The financial penalties levied by the Medicare agency have made a significant difference because they get the hospital CEO’s attention. Unless the CEO is involved, change is not going to happen.

But the penalties along with the entire program to eliminate hospital-acquired conditions were authorized under the Affordable Care Act.

They could be in jeopardy if the law is repealed.

Some hospitals probably would be happy if they disappeared.

Patients need to make use of the data that is available and study it to inform their decisions about where to go for care when they have a choice.  McGiffert advises looking at how your hospital compares to similar facilities.

Look for improvement. If a hospital was penalized the first or second year of the program but not this year, that indicates it could be serious about safety.

Also look to see if a facility’s scores are moving in the right direction. If the numbers show they are not performing as well on some dimension as they previously were, patients need to ask why.

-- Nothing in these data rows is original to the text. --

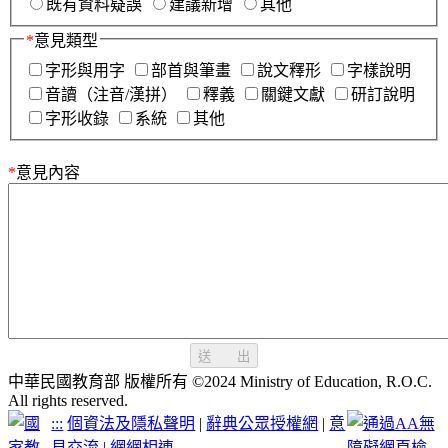
既有資料疑誤
建議新增
其他
*
意見類型
字形與用字
部首與筆畫
說文釋形
字樣說明
音讀（注音/漢拼）
釋義
關鍵文獻
研訂說明
字形收錄
系統
其他
*
意見內容
送 出
中華民國教育部 版權所有 ©2024 Ministry of Education, R.O.C.
All rights reserved.
:::
個資法及隱私聲明
|
辭典公眾授權網
|
意
見交流
|
網網相連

Some states and some hospitals are using other strategies. Illinois and California, for example, have passed legislation that requires hospitals to screen for MRSA when patients are admitted. Some hospitals have stewardship programs to address the overuse of antibiotics, which contributes to drug resistance.

To start learning about your hospital, consult the government’s Hospital Compare website Follow the prompts to find the hospital you are looking for and then search the tabs for “complications.” This will let you look at actual numbers to help you see how your hospital is doing.